Once you have harvested the mangoes, it’s important to continue caring for the tree to ensure its health and fruit production. Here are some essential care tips for mature mango trees:

  1. Watering: Mature mango trees require regular watering, especially during dry spells. Water deeply to penetrate the root zone, but be careful not to overwater, as this can lead to root rot. Adjust the watering frequency depending on the rainfall and temperature in your region.
  2. Fertilization: Mango trees benefit from regular fertilization to provide essential nutrients. Use a balanced fertilizer specifically formulated for fruit trees, following the manufacturer’s instructions. Apply the fertilizer around the drip line of the tree, avoiding direct contact with the trunk.
  3. Pruning: Prune your mature mango tree annually during the dormant season to remove any dead or diseased branches, improve airflow, and maintain its shape. Thin out excessive growth to prevent overcrowding and promote better fruit development.
  4. Pests and Diseases: Keep an eye out for common pests such as mango fruit fly, scale insects, and aphids. Use appropriate insecticides or organic pest control methods to manage infestations. Regularly inspect the tree for signs of diseases such as powdery mildew or anthracnose. If detected, treat the tree with appropriate fungicides.
  5. Mulching: Apply a layer of organic mulch around the base of the tree, keeping it a few inches away from the trunk. Mulching helps to conserve moisture, suppress weeds, and regulate soil temperature.
  6. Protection from Frost: In regions with occasional frost, cover the tree with protective blankets or use other frost protection techniques during cold spells.

By providing the necessary care and attention, your mature mango tree will continue to produce abundant and delicious fruits for years to come.


Growing a mango tree from a seed can be a rewarding and fulfilling experience for any avid gardener. By following the steps outlined in this article, you can successfully plant a mango seed, care for the young tree, and eventually harvest delicious mangoes from a mature tree. Remember to be patient and provide the necessary care, and your mango tree will reward you with its beauty and tasty fruits.


What Is The Best Time Of Year To Plant A Mango Seed?
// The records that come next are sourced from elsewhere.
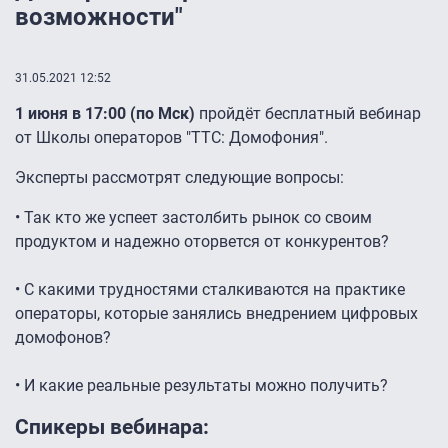
возможности"
31.05.2021 12:52
1 июня в 17:00 (по Мск)
пройдёт бесплатный вебинар
от Школы операторов "ТТС: Домофония".
Эксперты рассмотрят следующие вопросы:
• Так кто же успеет застолбить рынок со своим
продуктом и надежно оторвется от конкурентов?
• С какими трудностями сталкиваются на практике
операторы, которые занялись внедрением цифровых
домофонов?
• И какие реальные результаты можно получить?
Спикеры вебинара: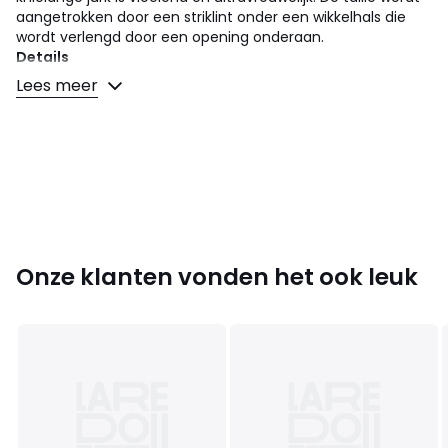
aangetrokken door een striklint onder een wikkelhals die
wordt verlengd door een opening onderaan.
Details
• Model : wikkel
Lees meer
• Knielengte
• Lange mouwen
• Polo/ hemdskraag
Samenstelling en onderhoud
• 100% viscose
• Onderhoud : zie etiket
Onze klanten vonden het ook leuk
Kleuren
Marine
Maten
34 FR - 32 EU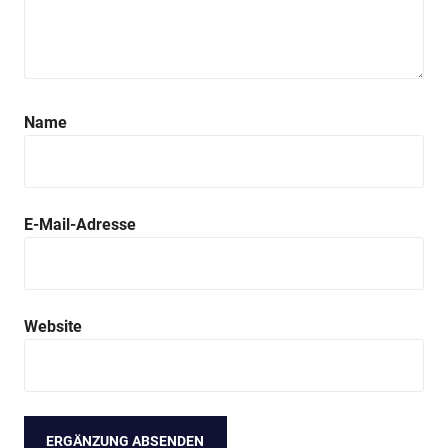
Name
E-Mail-Adresse
Website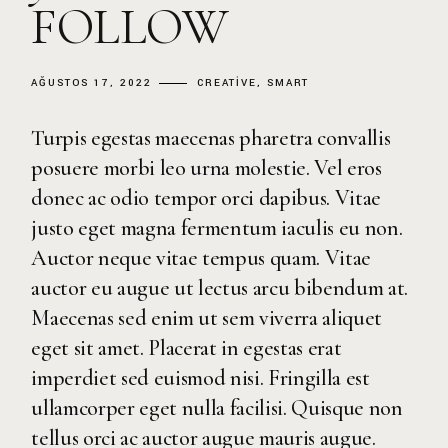
FOLLOW
AĞUSTOS 17, 2022
CREATIVE
SMART
Turpis egestas maecenas pharetra convallis
posuere morbi leo urna molestie. Vel eros
donec ac odio tempor orci dapibus. Vitae
justo eget magna fermentum iaculis eu non.
Auctor neque vitae tempus quam. Vitae
auctor eu augue ut lectus arcu bibendum at.
Maecenas sed enim ut sem viverra aliquet
eget sit amet. Placerat in egestas erat
imperdiet sed euismod nisi. Fringilla est
ullamcorper eget nulla facilisi. Quisque non
tellus orci ac auctor augue mauris augue.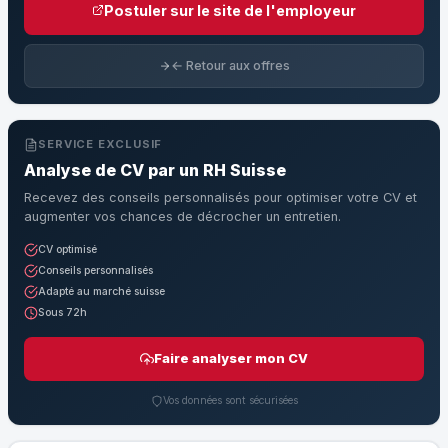
Postuler sur le site de l'employeur
← Retour aux offres
SERVICE EXCLUSIF
Analyse de CV par un RH Suisse
Recevez des conseils personnalisés pour optimiser votre CV et
augmenter vos chances de décrocher un entretien.
CV optimisé
Conseils personnalisés
Adapté au marché suisse
Sous 72h
Faire analyser mon CV
Vos données sont sécurisées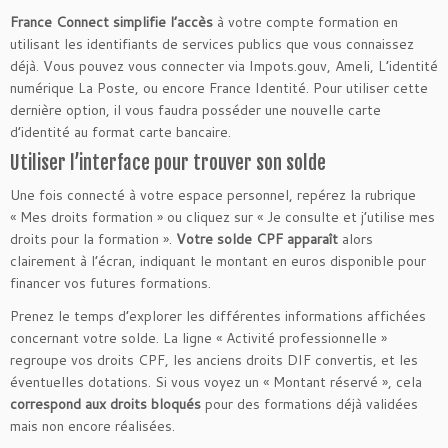
France Connect simplifie l’accès
à votre compte formation en
utilisant les identifiants de services publics que vous connaissez
déjà. Vous pouvez vous connecter via Impots.gouv, Ameli, L’identité
numérique La Poste, ou encore France Identité. Pour utiliser cette
dernière option, il vous faudra posséder une nouvelle carte
d’identité au format carte bancaire.
Utiliser l’interface pour trouver son solde
Une fois connecté à votre espace personnel, repérez la rubrique
« Mes droits formation » ou cliquez sur « Je consulte et j’utilise mes
droits pour la formation ».
Votre solde CPF apparaît
alors
clairement à l’écran, indiquant le montant en euros disponible pour
financer vos futures formations.
Prenez le temps d’explorer les différentes informations affichées
concernant votre solde. La ligne « Activité professionnelle »
regroupe vos droits CPF, les anciens droits DIF convertis, et les
éventuelles dotations. Si vous voyez un « Montant réservé », cela
correspond aux droits bloqués
pour des formations déjà validées
mais non encore réalisées.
The ideal time to plant a mango seed is during the warm and dry season, typically between late winter and early spring. This allows the seed to receive ample sunlight and moisture for optimal growth.

Do I Need A Large Space To Plant A Mango Seed?

Actually, you can start by planting the seed in a small pot or container. Once the plant grows larger, it can be transferred to a larger space or even grown in a spacious container.

How Deep Should I Plant The Mango Seed?

Mango seeds should be planted 1-2 inches deep in well-draining soil. It is important to keep the soil consistently moist but not overly saturated.

How Long Does It Take For A Mango Seed To Sprout?

On average, it can take anywhere from 2-4 weeks for a mango seed to germinate. However, it is not uncommon for some to take up to 8 weeks.

Do I Need To Fertilize A Mango Seedling?

Yes, it is recommended to fertilize mango seedlings every 2-3 months with a balanced fertilizer. As the plant grows, increase the amount of fertilizer applied according to package instructions.